Shire's score was nominated for a British Academy of Film and Television Arts award. I can't think of another major movie score I've heard which used atonal/serial as the basis of composition, but are there more examples? I wonder if it was used throughout the film, or just for the screen credits and titles.


----------



## gregorx (Jan 25, 2020)

Planet of the Apes: Original Motion Picture Soundtrack - Jerry Goldsmith (1968)


----------



## GingerOpera (3 mo ago)

Both Planet of the Apes and Pelham 123 are great examples. There's also plenty of Atonal scores by Leonard Rosenman. You could also try Images by John Williams which is so Atonal it's actually rather disturbing which is why I never listen to it. For a more recent effort try The House on Haunted Hill by Don Davis. In fact there are heaps of Atonal film scores out there. Another Goldsmith classic is his music for The Mephisto Waltz. Cheers R


----------



## larold (Jul 20, 2017)

"Mob Town" score not only atonal but uses alternate instruments.


----------



## mikeh375 (Sep 7, 2017)

That section you posted isn't technically atonal @larold. It is nicely tense though.


----------



## Forster (Apr 22, 2021)

Nawdry said:


> [...] I was intrigued to realize that the composition was actually engaging and appropriate for this exciting drama premised on the hijacking (for ransom) of a New York City subway train. Not something I would usually expect from atonal/serial music.

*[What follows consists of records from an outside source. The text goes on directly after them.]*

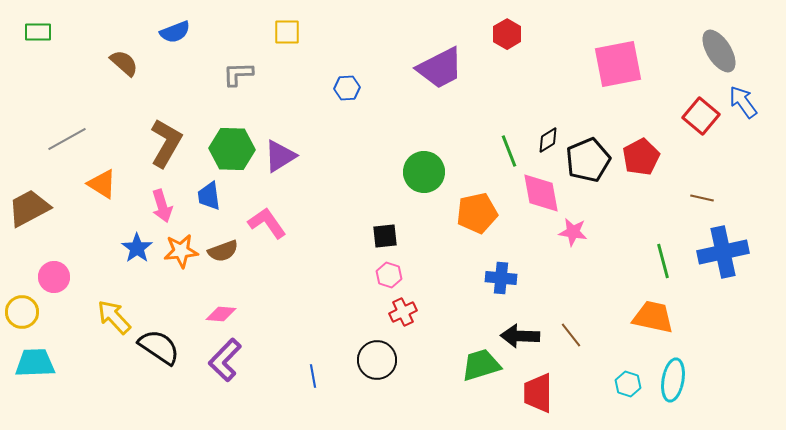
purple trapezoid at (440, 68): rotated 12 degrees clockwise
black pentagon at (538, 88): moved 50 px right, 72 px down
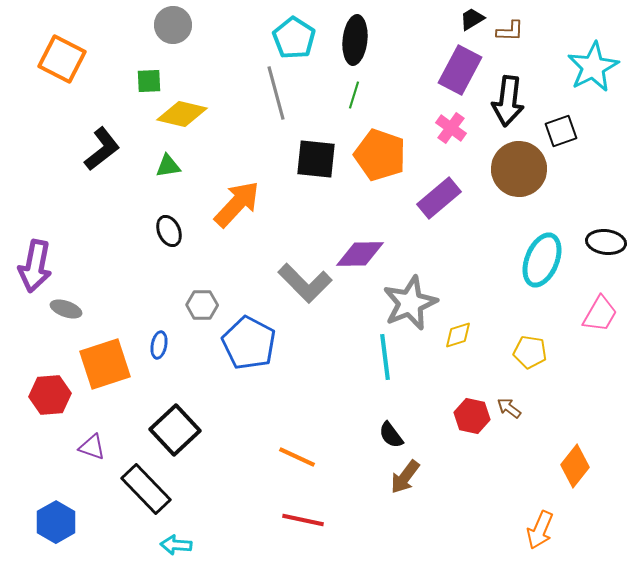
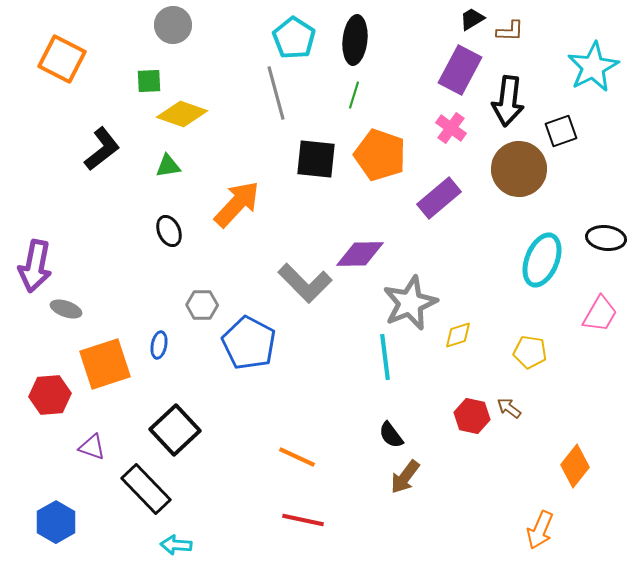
yellow diamond at (182, 114): rotated 6 degrees clockwise
black ellipse at (606, 242): moved 4 px up
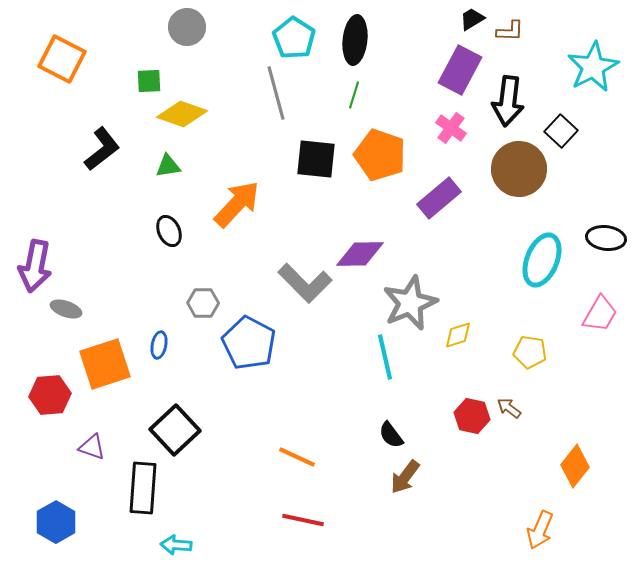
gray circle at (173, 25): moved 14 px right, 2 px down
black square at (561, 131): rotated 28 degrees counterclockwise
gray hexagon at (202, 305): moved 1 px right, 2 px up
cyan line at (385, 357): rotated 6 degrees counterclockwise
black rectangle at (146, 489): moved 3 px left, 1 px up; rotated 48 degrees clockwise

It just goes to show that the method of composition isn't necessarily what's relevant to its appreciation. I'm no musical analyst, but if the "melody" has been created using 12-tone, the context for the melody sounds to me as pretty conventional "big-band/jazz" and yes, well suited to the kind of political movies of the 70s that Shire was scoring.


----------



## Simon Moon (Oct 10, 2013)

Robert Gerhard, great Spanish composer, composed the score for "This Sporting Life" (1961).


----------



## Simon Moon (Oct 10, 2013)

In the 1972 Robert Altman (mostly successful) psychological thriller, "Images", John Williams alternates between tonality and atonality to good effect.

The main character, well played by Susannah York, is going crazy, and hallucinating throughout the film.

A good example starts at about 10:40 minutes in.


----------



## ribonucleic (Aug 20, 2014)

Johnny Mandel in _Point Blank_ and Jerry Fielding in _The Mechanic_ are both excellent.


----------